The investigation has brought criminal charges against five current and former Michigan Department of Environmental Quality employees for allegedly botching regulation of Flint’s water treatment and attempting to cover up mistakes and tamper with lead-in-water reports.

Two current and one retired employee at the Michigan Department of Health and Human Services face criminal charges for allegedly concealing test results from Flint children showing a spike in lead levels in their bloodstreams.

Schuette’s team has filed criminal charges against a Flint utility worker who has since accepted a misdemeanor plea deal that remains pending.

Flood said the investigation remains ongoing and he didn’t rule out the probe leading to Gov. Rick Snyder’s office.

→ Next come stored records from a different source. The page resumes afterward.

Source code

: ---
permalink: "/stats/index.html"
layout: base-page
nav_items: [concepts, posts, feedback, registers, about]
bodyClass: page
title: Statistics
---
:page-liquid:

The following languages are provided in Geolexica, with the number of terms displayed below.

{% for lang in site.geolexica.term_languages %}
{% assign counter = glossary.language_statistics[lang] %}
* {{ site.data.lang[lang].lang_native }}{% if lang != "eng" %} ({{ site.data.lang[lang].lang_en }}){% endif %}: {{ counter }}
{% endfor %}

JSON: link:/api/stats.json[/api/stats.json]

“I’m not going to prosecute anybody that made a mistake,” Flood said. “I will prosecute someone that made a decision, a culpable decision, to commit a crime. And that’s where this investigation gets very complicated — who, what, where and when.”

Schuette also has sued two engineering firms that worked at the Flint water treatment plant, contending the companies made the crisis “worse” by not insisting that the city use chemicals to prevent the leaching of toxic lead from old underground pipes.

Flood also said Wednesday that Flint residents could be called to testify about the adverse health effects they experienced while the city was using the Flint River as its water source from April 2014 until October 2015.

“They’re all part of our case,” Flood said. “As a matter of fact, when and if we go to trial … you’ll hear about the victims at our trial. You’ll hear about the experts who conducted medical exams on these victims.”